Qua. How, prithee? in a play? Come, come, be sociable.
In private severance from society;
Here leaps a vein of blood inflamed with love,
Mounting to pleasure, all addict to mirth;
Thou’lt read a satire or a sonnet now,
Clagging their airy humour with——
Lam. Lamp-oil, watch-candles, rug-gowns,[522] and small juice,
Thin commons, four o’clock rising,—I renounce you all. 180
Now may I ’ternally abandon meat,
Rust, fusty, you which most embraced disuse,
You ha’ made me an ass; thus shaped my lot,
I am a mere scholar, that is a mere sot.
Qua. Come, then, Lamp, I’ll pour fresh oil into thee;
Apply thy spirit, that it may nimbly turn
Unto the habit, fashion of the age.
I’ll make thee man the scholar, enable thy behaviour
Apt for the entertain of any presence. 189
I’ll turn thee gallant: first thou shalt have a mistress:
How is thy spirit raised to yonder beauty?—
She with the sanguine cheek, the[523] dimpled chin;
The pretty amorous smile, that clips her lips
And dallies ’bout her cheek; she with the speaking eye,
That casts out beams as ardent as those flakes
Which singed the world by rash-brain’d Phaethon;
She with the lip;—O lips!—she, for whose sake
A man could find in his heart to inhell himself!
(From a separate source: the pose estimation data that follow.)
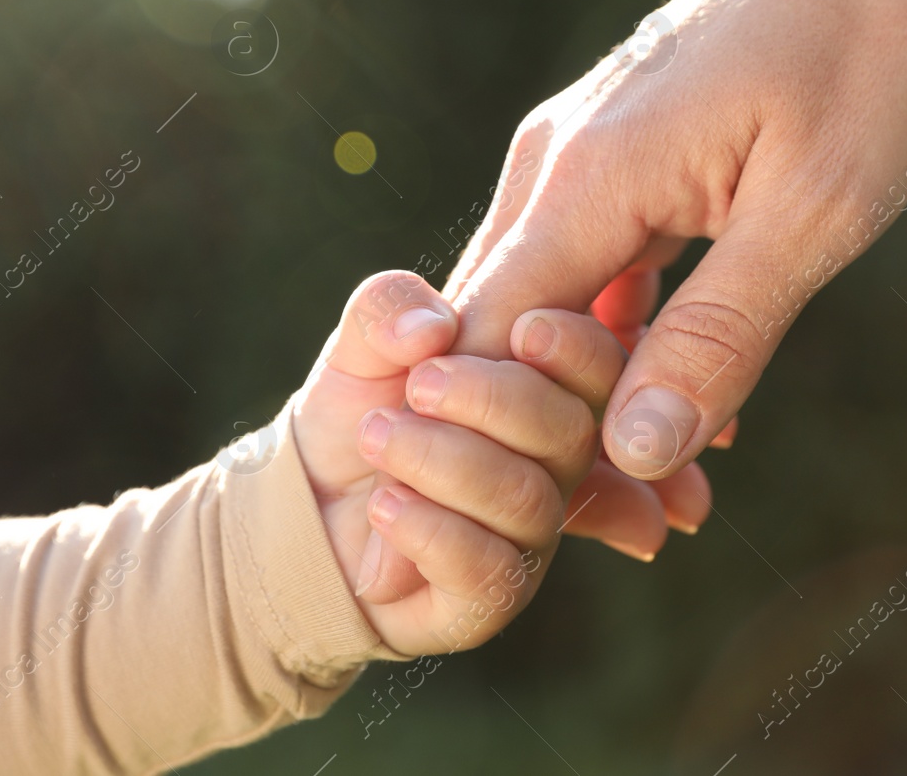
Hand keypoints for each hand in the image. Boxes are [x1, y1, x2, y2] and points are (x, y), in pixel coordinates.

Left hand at [290, 271, 636, 654]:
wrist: (306, 507)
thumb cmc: (360, 415)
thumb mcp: (360, 347)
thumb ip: (388, 310)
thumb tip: (432, 326)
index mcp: (544, 392)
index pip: (600, 370)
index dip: (578, 350)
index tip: (524, 329)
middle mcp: (552, 467)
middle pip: (572, 433)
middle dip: (493, 399)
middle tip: (418, 385)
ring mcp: (526, 536)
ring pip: (525, 499)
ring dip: (444, 461)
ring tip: (378, 438)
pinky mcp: (489, 597)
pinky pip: (487, 569)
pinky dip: (430, 530)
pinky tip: (385, 507)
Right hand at [446, 0, 906, 484]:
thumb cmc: (861, 51)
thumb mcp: (812, 214)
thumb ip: (717, 335)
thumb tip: (631, 451)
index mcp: (586, 179)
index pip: (483, 340)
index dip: (506, 440)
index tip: (574, 519)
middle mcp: (556, 165)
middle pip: (503, 332)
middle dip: (559, 438)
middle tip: (650, 529)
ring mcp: (582, 155)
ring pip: (549, 305)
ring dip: (601, 396)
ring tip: (684, 489)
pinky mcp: (620, 155)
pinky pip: (595, 268)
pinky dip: (630, 338)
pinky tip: (698, 394)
There’s more philosophy, more theorems,
More demonstrations, all invincible, 200
More clear divinity drawn on her cheek,
Than in all volumes’ tedious paraphrase
Of musty eld. O, who would staggering doubt
The soul’s eternity, seeing it hath
Of heavenly beauty but to case it up!
Who would distrust a supreme existence,
Able to confound, when it can create
Such heaven on earth able to entrance,
Amaze! O, ’tis Providence, not chance!
Lam. Now, by the front of Jove, methinks her eye
Shoots more spirit in me. O beauty feminine; 211
How powerful art thou! What deep magic lies
Within the circle of thy speaking eyes!
Qua. Why, now could I eat thee; thou doest please
mine appetite. I can digest[524] thee. God make[525] thee a good fool, and happy, and ignorant, and amorous, and rich, and frail, and a satirist, and an essayist, and sleepy, and proud, and indeed a fool, and then thou shalt be sure of all these. Do but scorn her, she is thine own; accost her carelessly, and her eye promiseth she will be bound to the good abearing. 221
Cel. Now, sister Meletza, doest mark their craft; some straggling thoughts transport thy attentiveness from his discourse. Was’t Jacomo’s or our brother’s plot?
Lav. Both, both, sweet lady; my page heard all: we met the rogue; so like Albano, I beat the rogue.
Sim. Ay, but when you were gone the rogue beat me.